Houston is hot for community bank deals.
Seven deals to buy Houston banks have been announced this year, and 19 since January 1998. The latest, announced last month by Whitney Holding Corp. of Houston, was a $58 million deal for Bank of Houston.
The nation's fourth-largest metropolitan market has dozens of independent community banks, and observers say the current consolidation wave there will continue.
"There are several buyers who have told us that they would take a look at anything in Houston," said Charlie I. Miller, managing director of investment banking at Alex Sheshunoff & Co. in Austin, Tex.
Most of the deals have been in-market, with companies such as Sterling Bancshares Inc., Prosperity Bancshares, and Woodforest Bancshares buying smaller competitors. But the Whitney deal illustrates out-of-state banks' eagerness to enter Houston, which has a diverse economy and a strong concentration of deposits.
"The greater Houston area has $45 billion of deposits, which is more than the whole state of Louisiana," said William L. Marks, chairman and chief executive officer of $5.2 billion-asset Whitney. "It's a no-brainer to be there."
Another newcomer is $42.5 billion-asset Southtrust Corp. of Birmingham, Ala. The company entered Houston in March by purchasing Langham Creek National Bank for $24.5 million and followed up in July with a $18 million purchase of Navigation Bank.
Analysts and investment bankers note that a main reason Houston still has more than 50 banks with less than $1 billion of assets is that Texas was one of the last states to get rid of unit banking.

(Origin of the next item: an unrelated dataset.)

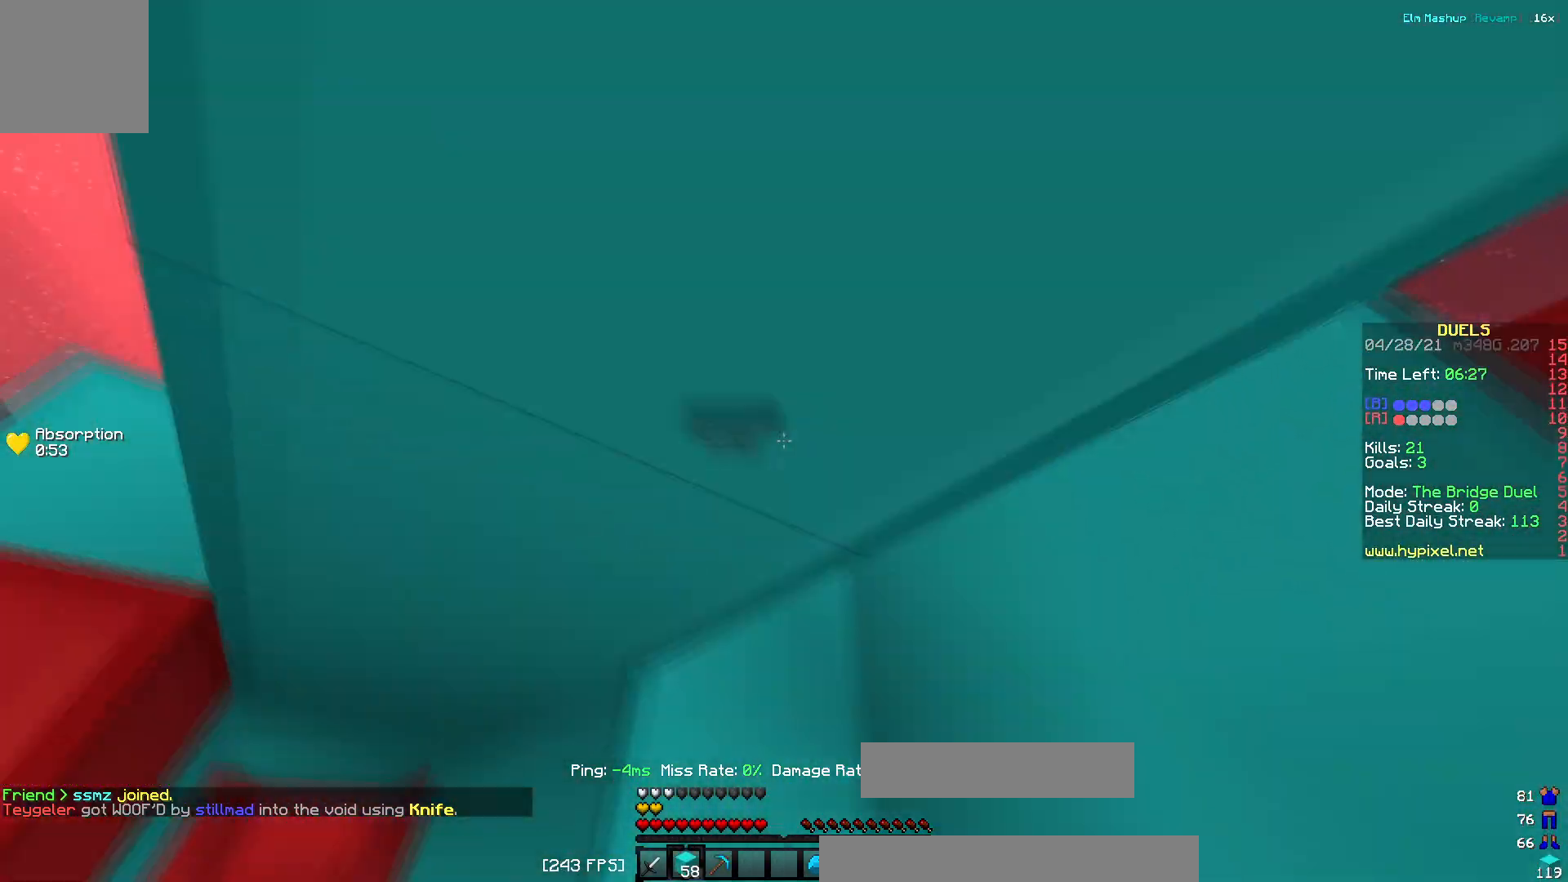
{"keys": ["a", "w"], "events": [[50, "d", "down"], [50, "s", "up"], [200, "d", "up"], [233, "a", "down"], [367, "w", "down"]]}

High on everyone's list of potential Houston-property buyers is Wells Fargo & Co of San Francisco, which already has a deal pending to buy $2 billion-asset Prime Bancshares for nearly $250 million. Others include Southtrust; its Birmingham neighbor Compass Bancshares; Union Planters Corp. in Memphis; and BOK Financial Inc. of Oklahoma City.
"There is a nice supply-and-demand equation in Houston," said Jeff Davis, an analyst at J.C. Bradford in Nashville. "If someone wants to build market share, there are certainly some consolidation plays available."
Still, it will be tough to build market share quickly in Houston, which has only three banks with more than $1.5 billion of assets - Southwest Bancorp. of Texas, Sterling, and Coastal Bancorp.
And Houston's community bankers shrug off the talk of further consolidation, sounding as if they are determined to remain independent.
"The chatter isn't any more or less than what it has been the past 10 years," said Paul J. Murphy, president and chief operating officer of Southwest with $2.7 billion of assets. "With Houston's low cost of living and long term growth prospects, this is a good place to have a bank."